State and local officials often raise standing as a defense to claims by private plaintiffs. In King, the defendants assert that two of the plaintiffs lack standing based on their individual circumstances. According to the defendants, one plaintiff had his voting rights restored by the governor three days before suit was filed, and another was convicted of a larceny, which is a felony at common law, and so is grounds for disenfranchisement under the Readmission Act.

The more interesting standing issue presented in King relates to Bridging the Gap’s standing as a plaintiff. Organizational plaintiffs often base standing on the standing of their individual members, but, as the defendants point out, Bridging the Gap does not allege that it has any members. As to standing in its own right, Bridging the Gap alleges that the defendants’ actions have forced it to divert limited resources in order to combat disenfranchisement of formerly incarcerated individuals, but the defendants point out that Fourth Circuit law holds that such a diversion of resources is insufficient to establish standing. See North Carolina State Conf. of the NAACP v. Raymond, 981 F.3d 295, 301 (4th Cir. 2020).

The Political Question Doctrine, Private Rights of Action and Constitutional Avoidance

The King defendants also raise several defenses going to another common issue in suits against state or local officials — whether an individual citizen has the right to bring an action to enforce compliance with a federal statute.

First, the King defendants challenge the court’s jurisdiction under the political question doctrine, which deprives the court of jurisdiction over issues committed to Congress. Congress’ authority to pass the Readmission Act, the defendants point out, was derived from its obligation under the Guarantee Clause of the Constitution, which guarantees to every State a republican form of government. Enforcement of the Readmission Act, defendants argue, is solely the province of Congress. Further, to hold that Virginia is in violation of the Readmission Act would conflict with Congress’ continuing determination that Virginia has a republican form of government and is thus entitled to representation in Congress.

Mirroring the defense that violations of the Readmission Act are committed solely to Congress, the King defendants also argue that there is no private right of action to enforce the Readmission Act. The Readmission Act, the defendants point out, contains no language creating a cause of action to enforce the act, and the Guarantee Clause of the Constitution, under which the Readmission Act was passed, provides no judicially enforceable rights by an individual. Likewise, § 1983 creates only a cause of action to enforce a federal statute only where the underlying statute provides a right to enforce the statute.

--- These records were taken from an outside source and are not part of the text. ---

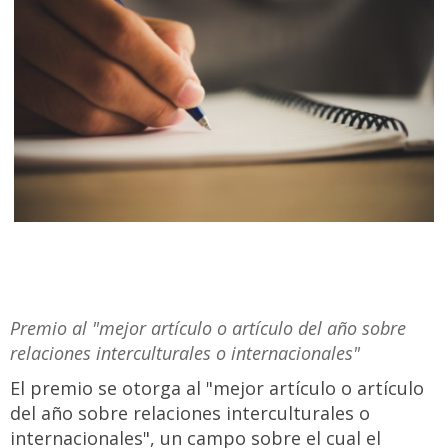
Premio al "mejor artículo o artículo del año sobre
relaciones interculturales o internacionales"
El premio se otorga al "mejor artículo o artículo
del año sobre relaciones interculturales o
internacionales", un campo sobre el cual el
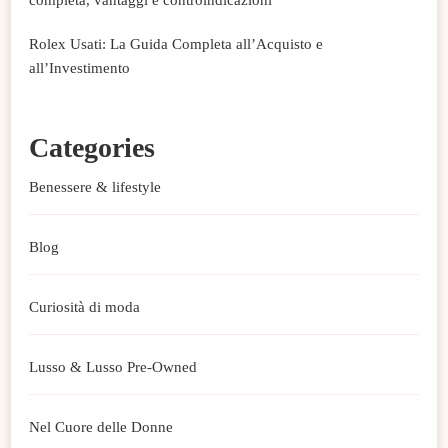
Rolex Usati: La Guida Completa all’Acquisto e
all’Investimento
Categories
Benessere & lifestyle
Blog
Curiosità di moda
Lusso & Lusso Pre-Owned
Nel Cuore delle Donne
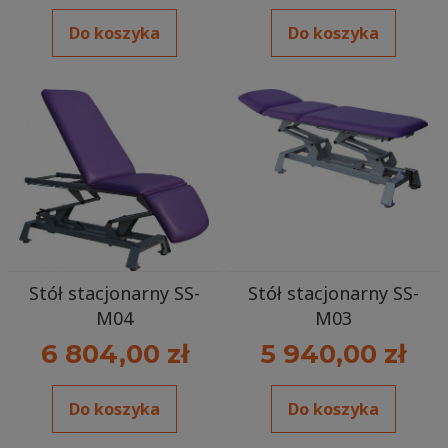
Do koszyka
Do koszyka
Stół stacjonarny SS-
Stół stacjonarny SS-
M04
M03
6 804,00 zł
5 940,00 zł
Do koszyka
Do koszyka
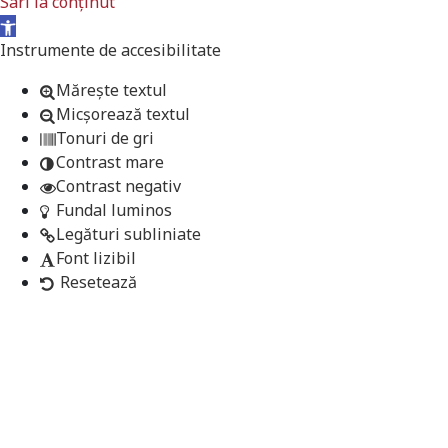
Sari la conținut
Deschide bara de unelte
Instrumente de accesibilitate
Mărește textul
Micșorează textul
Tonuri de gri
Contrast mare
Contrast negativ
Fundal luminos
Legături subliniate
Font lizibil
Resetează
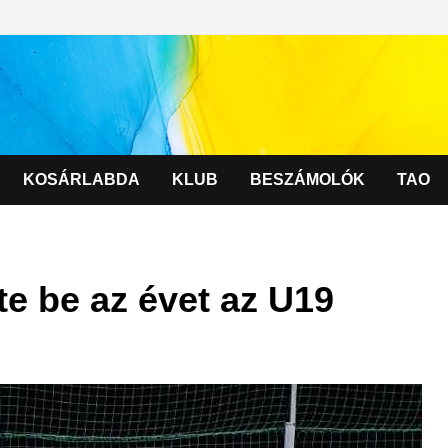
KOSÁRLABDA
KLUB
BESZÁMOLÓK
TAO
zte be az évet az U19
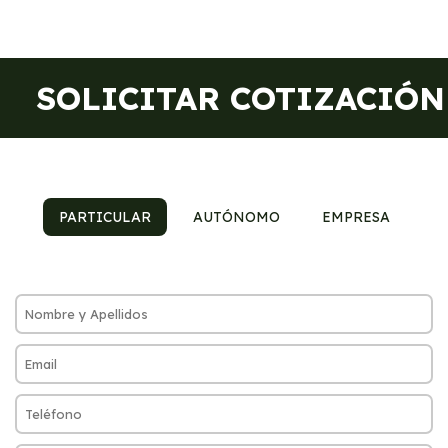
SOLICITAR COTIZACIÓN
PARTICULAR
AUTÓNOMO
EMPRESA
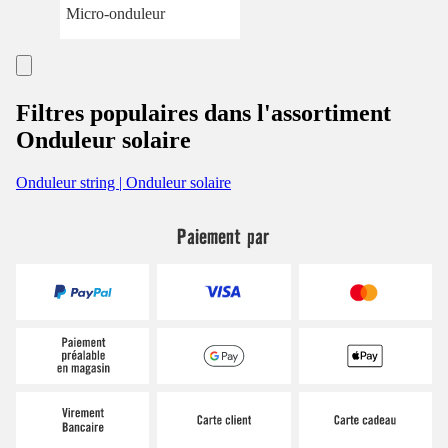
Micro-onduleur
Filtres populaires dans l'assortiment
Onduleur solaire
Onduleur string | Onduleur solaire
Paiement par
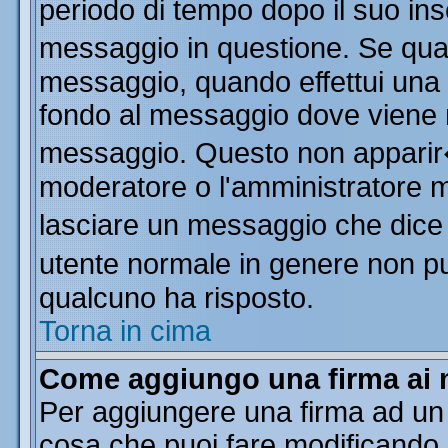
periodo di tempo dopo il suo in
messaggio in questione. Se qua
messaggio, quando effettui una m
fondo al messaggio dove viene m
messaggio. Questo non apparir
moderatore o l'amministratore 
lasciare un messaggio che dice
utente normale in genere non 
qualcuno ha risposto.
Torna in cima
Come aggiungo una firma ai 
Per aggiungere una firma ad un
cosa che puoi fare modificando il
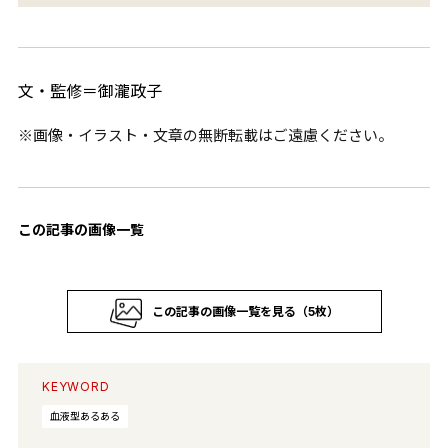
文・監修＝御瀧政子
※画像・イラスト・文章の無断転載はご遠慮ください。
この記事の画像一覧
この記事の画像一覧を見る（5枚）
KEYWORD
血液型あるある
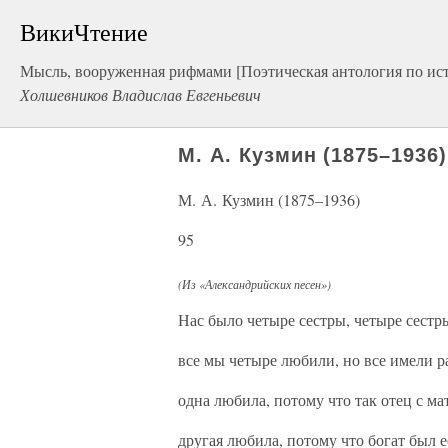
ВикиЧтение
Мысль, вооруженная рифмами [Поэтическая антология по ист
Холшевников Владислав Евгеньевич
М. А. Кузмин (1875–1936)
М. А. Кузмин (1875–1936)
95
(Из «Александрийских песен»)
Нас было четыре сестры, четыре сестр
все мы четыре любили, но все имели р
одна любила, потому что так отец с ма
другая любила, потому что богат был 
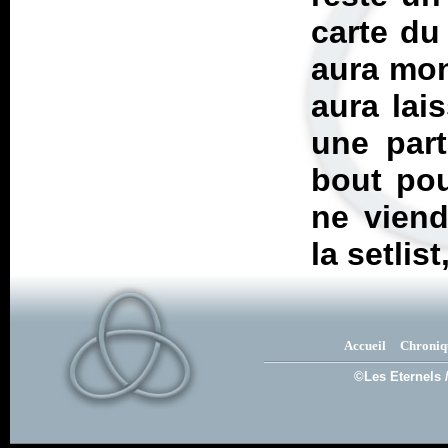
carte du 
aura mon
aura lai
une part
bout pou
ne viend
la setli
Accueil
Chroniq
©Les Eternels 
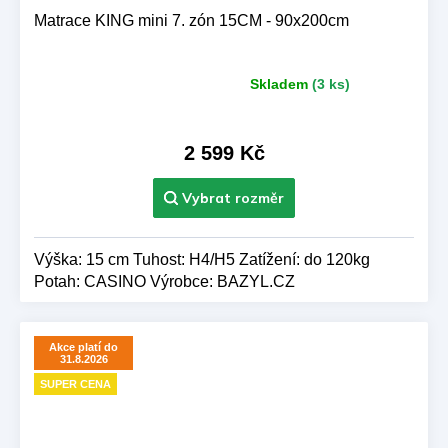
Matrace KING mini 7. zón 15CM - 90x200cm
Skladem
(3 ks)
Průměrné
hodnocení
produktu
je
2 599 Kč
5,0
z 5
hvězdiček.
Výška: 15 cm Tuhost: H4/H5 Zatížení: do 120kg
Potah: CASINO Výrobce: BAZYL.CZ
Akce platí do
31.8.2026
SUPER CENA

Third, the defendants assert that if the plaintiffs have a private right of action to enforce the Readmission Act, the act itself would be unconstitutional because Congress does not have the constitutional authority to provide such a cause of action. The Fourteenth Amendment, the defendants argue, permits the disenfranchisement of felons, and the Guarantee Clause, which authorized Congress to enact the Readmission Act, does not authorize the creation of individually-enforceable federal rights.


While the Civil War-era statute at issue in King is unique, the issues it raises are often litigated in cases involving state and local officials, and so the case will bear watching as it progresses in the EDVA and, inevitably, on to the Fourth Circuit.